Zangão Gigante em Risco de Extinção na Argentina e Chile
O zangão gigante, conhecido como Bombus Dahlbomii, enfrenta uma grave ameaça de extinção na Argentina e no Chile, regiões onde é nativo. Nos últimos dez anos, mais de 54% de seu habitat foi perdido, o que causou uma redução drástica em sua população.
Essa espécie, que é a maior do mundo, tinha uma presença abundante até 25 anos atrás. De cor laranja e peluda, o zangão gigante é fundamental para a polinização da flora nativa, especialmente na Patagônia argentina e no centro-norte do Chile. No entanto, segundo a bióloga Marina Arbetman, que pesquisa biodiversidade e meio ambiente, o zangão gigante desapareceu do Vale de Chalhuaco, por exemplo, onde foi registrado por mais de 25 anos. Desde 2007, não há mais avistamentos da espécie nessa área.
A União Internacional para a Conservação da Natureza (IUCN) já classificou o zangão gigante como “em perigo de extinção” em 2016, e as projeções indicam que sua população continuará a diminuir.
A Ameaça do Zangão Europeu
A introdução do zangão europeu, Bombus terrestris, em 1997, é um dos principais fatores que contribuíram para a crise do zangão gigante.
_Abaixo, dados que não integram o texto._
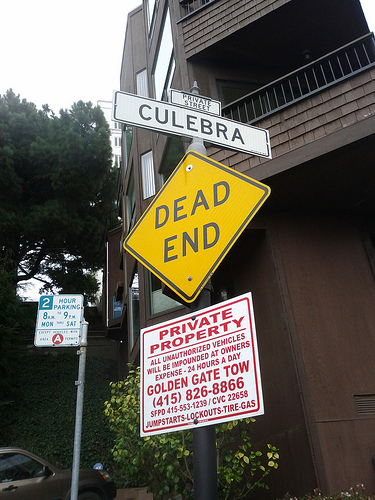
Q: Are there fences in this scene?
A: No, there are no fences.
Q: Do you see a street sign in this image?
A: Yes, there is a street sign.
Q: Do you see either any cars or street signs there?
A: Yes, there is a street sign.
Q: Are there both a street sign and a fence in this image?
A: No, there is a street sign but no fences.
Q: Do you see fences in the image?
A: No, there are no fences.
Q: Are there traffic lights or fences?
A: No, there are no fences or traffic lights.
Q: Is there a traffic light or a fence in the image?
A: No, there are no fences or traffic lights.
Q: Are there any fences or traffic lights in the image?
A: No, there are no fences or traffic lights.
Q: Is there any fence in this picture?
A: No, there are no fences.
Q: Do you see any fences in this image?
A: No, there are no fences.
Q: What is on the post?
A: The sign is on the post.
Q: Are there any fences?
A: No, there are no fences.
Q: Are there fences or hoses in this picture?
A: No, there are no fences or hoses.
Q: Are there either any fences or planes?
A: No, there are no fences or planes.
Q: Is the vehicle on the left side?
A: Yes, the vehicle is on the left of the image.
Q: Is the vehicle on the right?
A: No, the vehicle is on the left of the image.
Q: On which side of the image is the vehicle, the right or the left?
A: The vehicle is on the left of the image.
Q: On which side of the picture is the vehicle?
A: The vehicle is on the left of the image.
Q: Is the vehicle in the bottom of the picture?
A: Yes, the vehicle is in the bottom of the image.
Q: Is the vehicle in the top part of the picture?
A: No, the vehicle is in the bottom of the image.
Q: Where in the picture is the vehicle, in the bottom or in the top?
A: The vehicle is in the bottom of the image.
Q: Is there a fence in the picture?
A: No, there are no fences.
Inicialmente, essa espécie foi importada para polinizar cultivos como tomates e mirtilos, mas logo se reproduziu fora de controle, tornando-se uma ameaça significativa. Arbetman revelou que há evidências de que o zangão europeu transmite doenças que afetam a fauna nativa, contribuindo para o declínio do zangão gigante.
Cecilia Smith-Ramírez, bióloga chilena, ressaltou que o zangão europeu não só traz patógenos, mas também se reproduz rapidamente, intensificando o problema. Embora a importação tenha sido autorizada apenas no Chile, a espécie invasora se espalhou para a Argentina e pode avançar para outros países da América do Sul, como Peru e Brasil.
Impactos no Ecossistema
A presença do zangão europeu causa diversos problemas ao ecossistema local. Ele consome grandes quantidades de néctar, o que diminui a disponibilidade para outros polinizadores e apicultores. Além disso, devido ao seu comportamento, acaba danificando as flores e comprometendo sua capacidade de reprodução. Essa espécie também é responsável pela transmissão de doenças e parasitas que afetam outras abelhas.
Smith-Ramírez criticou o Serviço Agrícola e Pecuário do Chile por sua falta de compromisso com a proteção da biodiversidade nativa. Um estudo realizado em 2019 já havia apontado que o risco de introdução de patógenos pelo zangão europeu é alto, mas as autoridades apenas implementaram certificações e requisitos de quarentena em 2020.
Iniciativas de Conservação
Diante desse cenário preocupante, cientistas e comunidades na Argentina e no Chile estão organizando esforços para proteger o zangão gigante. No Chile, o projeto “Salvemos nosso zangão” está coletando registros fotográficos para mapear os avistamentos da espécie. Já na Argentina, a iniciativa “Vi um zangão” busca monitorar as populações nativas e o avanço das espécies invasoras.
Para a cultura mapuche, o zangão possui um significado especial, representando o espírito de pessoas que partiram. Arbetman encoraja a população a cultivar flores nativas em seus jardins como uma forma de ajudar na preservação do zangão gigante. No entanto, os especialistas concordam que esses esforços terão pouco efeito enquanto a importação do zangão europeu continuar. Arbetman conclui que a interrupção da importação dessa espécie invasora é essencial para a proteção do zangão nativo.